Z sectioning of intracellular organelles with remote-focusing-enabled iSCAT microscopy
2019.07 Single-molecule biophysics conference
Interferometric scattering (iSCAT) microscopy can localize nanoscopic objects such as nanoparticles1,4, single protein molecules,3 and biomolecular components in the cells5 with high spatial precision. It also enables us to observe the spatial organization of subcellular organelles, dynamical behaviors and co-localization of vesicles, promising great potential in biological research. Three-dimensional image of living cells and organisms can be achieved by optical sectioning at various depths along the optical axis by changing the distance between the specimens and the objective lens. In iSCAT microscopy, however, such a displacement of focus position gives rise to undesirable modulation in iSCAT contrast due to variation of the phase difference between scattering and reference fields1, and thus the relative phase between scattering and reflection fields must remain constant in time and irrespective of the depth of focus. Such an intensity modulation may provide a way to determine the vertical position of a particle2, but it is of limited utility, in particular, for iSCAT microscopy and the range of trackable height of particles is very limited, within the depth of focus.

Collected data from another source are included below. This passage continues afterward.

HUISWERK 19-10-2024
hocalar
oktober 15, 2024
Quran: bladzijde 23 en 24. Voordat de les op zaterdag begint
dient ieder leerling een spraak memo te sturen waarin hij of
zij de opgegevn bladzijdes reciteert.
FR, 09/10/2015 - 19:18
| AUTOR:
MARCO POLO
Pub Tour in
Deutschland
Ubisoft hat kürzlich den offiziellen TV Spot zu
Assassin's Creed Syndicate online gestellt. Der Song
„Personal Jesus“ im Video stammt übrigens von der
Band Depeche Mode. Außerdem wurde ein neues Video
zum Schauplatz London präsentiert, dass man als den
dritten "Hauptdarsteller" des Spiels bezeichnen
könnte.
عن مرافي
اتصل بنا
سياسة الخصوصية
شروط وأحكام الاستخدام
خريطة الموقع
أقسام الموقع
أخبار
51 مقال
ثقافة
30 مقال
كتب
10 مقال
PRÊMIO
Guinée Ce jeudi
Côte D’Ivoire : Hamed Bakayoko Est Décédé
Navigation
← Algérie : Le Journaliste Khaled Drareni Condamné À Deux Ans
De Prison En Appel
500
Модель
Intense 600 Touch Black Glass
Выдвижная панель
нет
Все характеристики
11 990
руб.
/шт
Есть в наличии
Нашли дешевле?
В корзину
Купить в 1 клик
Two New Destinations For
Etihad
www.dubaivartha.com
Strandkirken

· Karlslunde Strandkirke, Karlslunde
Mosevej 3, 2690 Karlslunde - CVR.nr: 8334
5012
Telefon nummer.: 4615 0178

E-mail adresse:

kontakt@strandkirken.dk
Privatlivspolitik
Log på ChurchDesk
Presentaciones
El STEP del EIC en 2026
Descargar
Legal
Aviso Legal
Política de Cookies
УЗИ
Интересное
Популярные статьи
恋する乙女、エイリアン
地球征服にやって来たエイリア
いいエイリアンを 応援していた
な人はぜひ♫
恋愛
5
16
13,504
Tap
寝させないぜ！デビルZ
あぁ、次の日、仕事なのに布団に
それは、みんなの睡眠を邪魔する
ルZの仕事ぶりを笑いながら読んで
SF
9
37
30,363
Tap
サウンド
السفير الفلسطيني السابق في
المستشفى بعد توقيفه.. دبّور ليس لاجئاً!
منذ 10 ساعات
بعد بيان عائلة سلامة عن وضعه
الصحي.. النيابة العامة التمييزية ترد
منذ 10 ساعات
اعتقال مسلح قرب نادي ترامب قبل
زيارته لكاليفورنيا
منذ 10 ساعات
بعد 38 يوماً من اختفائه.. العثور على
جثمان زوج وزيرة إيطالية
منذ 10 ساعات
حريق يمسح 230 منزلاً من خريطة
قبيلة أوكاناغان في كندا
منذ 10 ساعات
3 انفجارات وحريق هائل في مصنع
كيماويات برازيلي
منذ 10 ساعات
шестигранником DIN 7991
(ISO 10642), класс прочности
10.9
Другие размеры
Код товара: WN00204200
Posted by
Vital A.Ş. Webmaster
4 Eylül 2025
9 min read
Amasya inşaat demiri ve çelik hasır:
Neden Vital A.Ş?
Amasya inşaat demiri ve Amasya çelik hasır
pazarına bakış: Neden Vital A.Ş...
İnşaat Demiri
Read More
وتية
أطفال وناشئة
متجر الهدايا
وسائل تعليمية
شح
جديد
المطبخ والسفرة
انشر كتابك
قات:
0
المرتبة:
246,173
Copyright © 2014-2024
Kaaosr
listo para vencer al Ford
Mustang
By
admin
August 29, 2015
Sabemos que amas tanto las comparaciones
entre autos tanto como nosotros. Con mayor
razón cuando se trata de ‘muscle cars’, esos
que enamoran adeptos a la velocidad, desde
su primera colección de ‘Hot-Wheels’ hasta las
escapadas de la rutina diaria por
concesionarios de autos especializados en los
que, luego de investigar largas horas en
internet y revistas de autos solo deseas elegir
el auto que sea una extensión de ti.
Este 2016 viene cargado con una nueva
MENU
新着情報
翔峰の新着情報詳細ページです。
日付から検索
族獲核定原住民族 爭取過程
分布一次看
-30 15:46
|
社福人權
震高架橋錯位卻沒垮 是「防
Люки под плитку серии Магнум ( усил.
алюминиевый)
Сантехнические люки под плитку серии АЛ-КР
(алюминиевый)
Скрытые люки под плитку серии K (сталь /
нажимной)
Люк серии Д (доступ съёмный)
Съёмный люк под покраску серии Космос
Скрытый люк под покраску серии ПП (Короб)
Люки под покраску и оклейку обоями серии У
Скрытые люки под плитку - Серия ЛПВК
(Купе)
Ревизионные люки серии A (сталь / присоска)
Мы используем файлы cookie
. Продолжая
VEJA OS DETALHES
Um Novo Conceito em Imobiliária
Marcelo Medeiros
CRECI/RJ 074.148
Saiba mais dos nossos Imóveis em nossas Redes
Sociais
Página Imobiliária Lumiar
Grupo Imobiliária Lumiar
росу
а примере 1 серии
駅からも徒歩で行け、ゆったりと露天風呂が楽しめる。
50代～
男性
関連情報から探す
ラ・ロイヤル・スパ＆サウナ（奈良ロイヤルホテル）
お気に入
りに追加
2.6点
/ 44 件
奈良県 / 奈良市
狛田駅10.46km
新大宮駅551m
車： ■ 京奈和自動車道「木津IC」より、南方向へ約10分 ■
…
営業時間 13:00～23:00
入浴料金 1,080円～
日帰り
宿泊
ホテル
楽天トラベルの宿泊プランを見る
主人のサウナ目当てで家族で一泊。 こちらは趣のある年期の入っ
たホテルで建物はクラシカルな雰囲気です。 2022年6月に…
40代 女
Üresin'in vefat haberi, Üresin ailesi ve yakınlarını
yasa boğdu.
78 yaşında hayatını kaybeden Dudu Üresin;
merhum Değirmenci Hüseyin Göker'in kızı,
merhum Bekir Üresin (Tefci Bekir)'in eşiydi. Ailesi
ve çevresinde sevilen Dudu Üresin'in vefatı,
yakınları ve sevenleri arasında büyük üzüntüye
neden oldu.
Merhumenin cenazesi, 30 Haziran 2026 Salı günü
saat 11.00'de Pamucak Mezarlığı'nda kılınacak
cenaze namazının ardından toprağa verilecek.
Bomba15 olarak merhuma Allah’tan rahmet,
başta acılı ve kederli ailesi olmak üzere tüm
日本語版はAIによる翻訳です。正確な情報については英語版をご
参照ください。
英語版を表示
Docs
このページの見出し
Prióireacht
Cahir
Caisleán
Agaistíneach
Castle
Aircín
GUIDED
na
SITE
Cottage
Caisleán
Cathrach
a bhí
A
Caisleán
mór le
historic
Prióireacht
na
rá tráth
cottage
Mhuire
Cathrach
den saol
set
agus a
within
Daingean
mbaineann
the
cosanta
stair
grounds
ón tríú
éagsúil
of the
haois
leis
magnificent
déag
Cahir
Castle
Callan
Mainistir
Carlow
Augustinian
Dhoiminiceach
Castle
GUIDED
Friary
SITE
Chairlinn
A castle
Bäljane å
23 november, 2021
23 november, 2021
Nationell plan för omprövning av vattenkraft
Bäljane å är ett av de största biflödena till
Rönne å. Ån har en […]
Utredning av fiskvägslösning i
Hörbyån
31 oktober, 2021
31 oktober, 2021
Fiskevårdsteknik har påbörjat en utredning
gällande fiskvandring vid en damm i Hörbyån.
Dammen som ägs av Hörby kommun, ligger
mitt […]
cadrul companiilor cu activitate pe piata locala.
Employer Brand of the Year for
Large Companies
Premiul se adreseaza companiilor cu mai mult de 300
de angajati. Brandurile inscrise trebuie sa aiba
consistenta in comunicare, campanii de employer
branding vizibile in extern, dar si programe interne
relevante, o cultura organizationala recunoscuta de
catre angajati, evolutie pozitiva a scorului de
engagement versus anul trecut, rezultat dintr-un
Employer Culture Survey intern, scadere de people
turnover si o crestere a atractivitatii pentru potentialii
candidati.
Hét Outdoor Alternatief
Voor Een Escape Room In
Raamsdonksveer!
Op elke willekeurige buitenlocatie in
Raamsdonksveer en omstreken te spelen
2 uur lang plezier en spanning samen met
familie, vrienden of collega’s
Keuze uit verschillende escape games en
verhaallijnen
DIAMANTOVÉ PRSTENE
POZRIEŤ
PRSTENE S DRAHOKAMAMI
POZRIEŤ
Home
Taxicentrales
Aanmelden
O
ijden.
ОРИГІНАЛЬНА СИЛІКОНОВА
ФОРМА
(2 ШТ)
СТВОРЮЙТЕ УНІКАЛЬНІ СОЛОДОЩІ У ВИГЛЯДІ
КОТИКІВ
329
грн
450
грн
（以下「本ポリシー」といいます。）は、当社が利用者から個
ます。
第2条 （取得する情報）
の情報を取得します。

Here, we adopted the remote-focusing technique6 to the iSCAT microscopy in order to overcome this limitation. The remote-focusing technique is an ideal approach here because the relative phase between the fields remains the same and the plane of focus can be swiftly swept for fast 3D imaging because a light mirror, not heavy and bulky objective, is translated for focus change. As a proof-of-principle experiment, we imaged nuclei and vesicles within them. First we visualized the nuclear boundary and found that the shape of z-sectioned nuclear envelope or nuclear cross-section was transformed as the plane of focus was ascended or descended, suggesting the 3D structure of the whole nucleus. Next, we visualized and tracked nuclear vesicles lying at different heights in the cell while keeping the distance between the specimens and the objective lens.
In summary, we successfully demonstrated that our remote-focusing-equipped iSCAT microscope can track three dimensional objects such as cells along the z-direction over a much larger range of 10 um, which reforms iSCAT microscopy into a powerful 3D imaging technique and provides great opportunities in biological sciences.
[1] K. Lindfors, T. Kalkbrenner, P. Stoller, and V. Sandoghdar. “Detection and Spectroscopy of Gold Nanoparticles Using Supercontinuum White Light Confocal Microscopy.” Phys. Rev. Lett. 93, 297–4 (2004).
[2] Madhavi Krishnan, Nassiredin Mojarad, Phillip Kukura, and Vahid Sandoghdar. Geometry-induced electrostatic trapping of nanometric objects in a fluid. Nature 467, 692–695 (2010).
[3] Marek Piliarik and Vahid Sandoghdar. “Direct optical sensing of single unlabelled proteins and super-resolution imaging of their binding sites.” Nat Commun 5, 4495–8 (2014).
[4] Il-Buem Lee, Hyeon-Min Moon, Jong-Hyeon Joo, Kyoung-Hoon Kim, Seok-Cheol Hong, and Minhang Cho. “Interferometric Scattering Microscopy with Polarization-Selective Dual Detection Scheme: Capturing the Orientational Information of Anisotropic Nanometric Objects.” ACS Photonics 5, 797–804 (2017).
[5] Jin-Sung Park, Il-Buem Lee, Hyeon-Min Moon, Jong-Hyeon Joo, Kyoung-Hoon Kim, Seok-Cheol Hong, and Minhaeng Cho. “Label-free and live cell imaging by interferometric scattering microscopy.” Chem. Sci. 9, 2690–2697 (2018).
[6] Edward J. Botcherby, Rimas Juskaitis, Martin J. Booth, and Tony Wilson. “Aberration-free optical refocusing in high numerical aperture microscopy.” Opt. Lett., OL 32, 2007–2009 (2007).